Exercise:
Write out every line of text in the material below exactly as it appears, leaving out the pictures.

Data to examine:
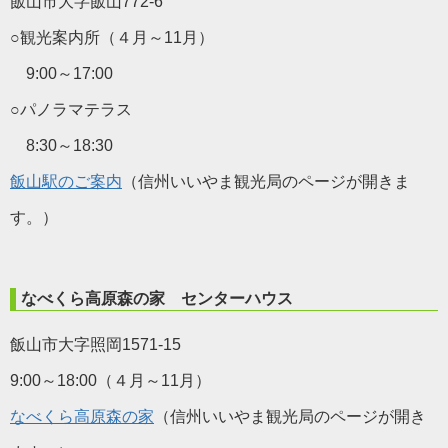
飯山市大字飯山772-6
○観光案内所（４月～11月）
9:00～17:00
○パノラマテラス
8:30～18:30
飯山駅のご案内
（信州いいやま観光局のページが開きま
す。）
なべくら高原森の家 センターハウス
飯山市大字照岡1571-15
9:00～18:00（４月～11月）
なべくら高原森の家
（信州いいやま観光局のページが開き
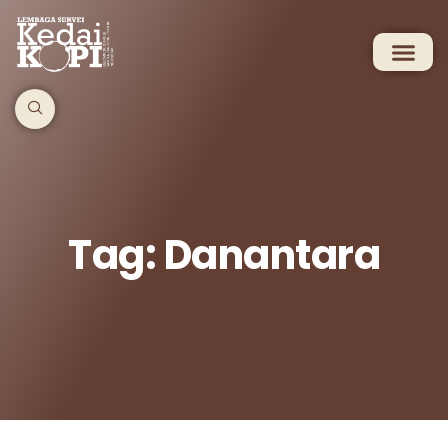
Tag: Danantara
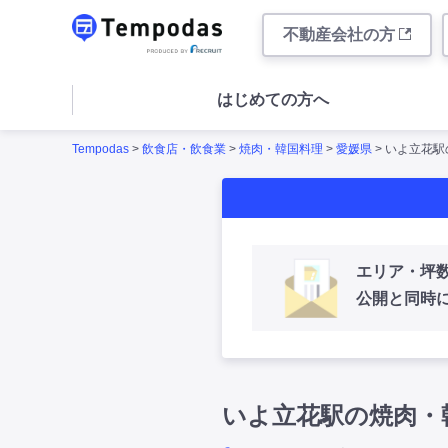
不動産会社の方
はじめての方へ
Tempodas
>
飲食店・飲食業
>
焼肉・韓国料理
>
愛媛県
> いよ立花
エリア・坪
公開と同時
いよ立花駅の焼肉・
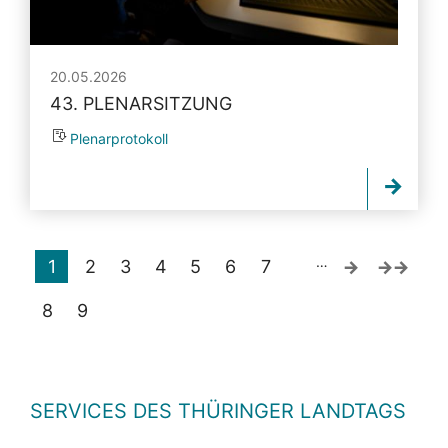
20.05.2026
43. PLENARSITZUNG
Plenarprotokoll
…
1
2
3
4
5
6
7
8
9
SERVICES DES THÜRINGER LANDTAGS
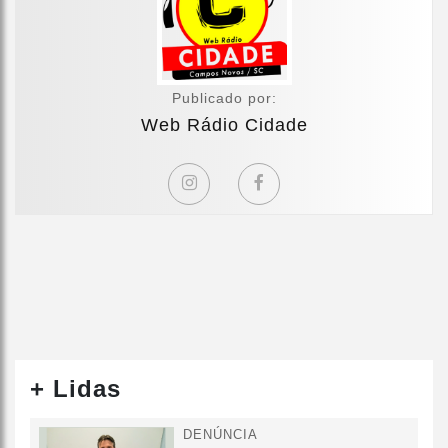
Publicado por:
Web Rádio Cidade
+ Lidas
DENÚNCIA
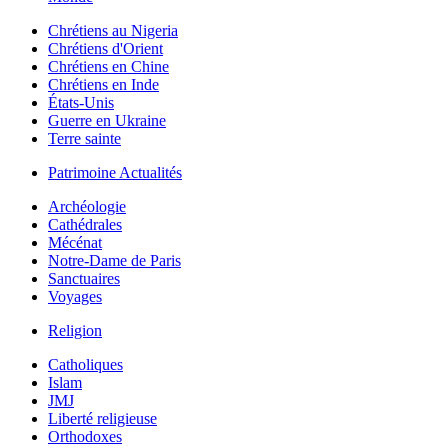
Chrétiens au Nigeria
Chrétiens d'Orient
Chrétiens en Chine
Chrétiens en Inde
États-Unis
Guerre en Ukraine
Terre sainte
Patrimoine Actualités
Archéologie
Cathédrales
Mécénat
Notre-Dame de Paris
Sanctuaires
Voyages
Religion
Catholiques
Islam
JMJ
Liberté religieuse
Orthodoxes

Response to the exercise:
飯山市大字飯山772-6
○観光案内所（４月～11月）
9:00～17:00
○パノラマテラス
8:30～18:30
飯山駅のご案内
（信州いいやま観光局のページが開きま
す。）
なべくら高原森の家 センターハウス
飯山市大字照岡1571-15
9:00～18:00（４月～11月）
なべくら高原森の家
（信州いいやま観光局のページが開き
Tag: Danantara
不動産会社の方
はじめての方へ
Tempodas
>
飲食店・飲食業
>
焼肉・韓国料理
>
愛媛県
> いよ立花
エリア・坪
公開と同時
いよ立花駅の焼肉・
20.05.2026
43. PLENARSITZUNG
Plenarprotokoll
…
1
2
3
4
5
6
7
8
9
SERVICES DES THÜRINGER LANDTAGS
Publicado por:
Web Rádio Cidade
+ Lidas
DENÚNCIA
Chrétiens au Nigeria
Chrétiens d'Orient
Chrétiens en Chine
Chrétiens en Inde
États-Unis
Guerre en Ukraine
Terre sainte
Patrimoine Actualités
Archéologie
Cathédrales
Mécénat
Notre-Dame de Paris
Sanctuaires
Voyages
Religion
Catholiques
Islam
JMJ
Liberté religieuse
Orthodoxes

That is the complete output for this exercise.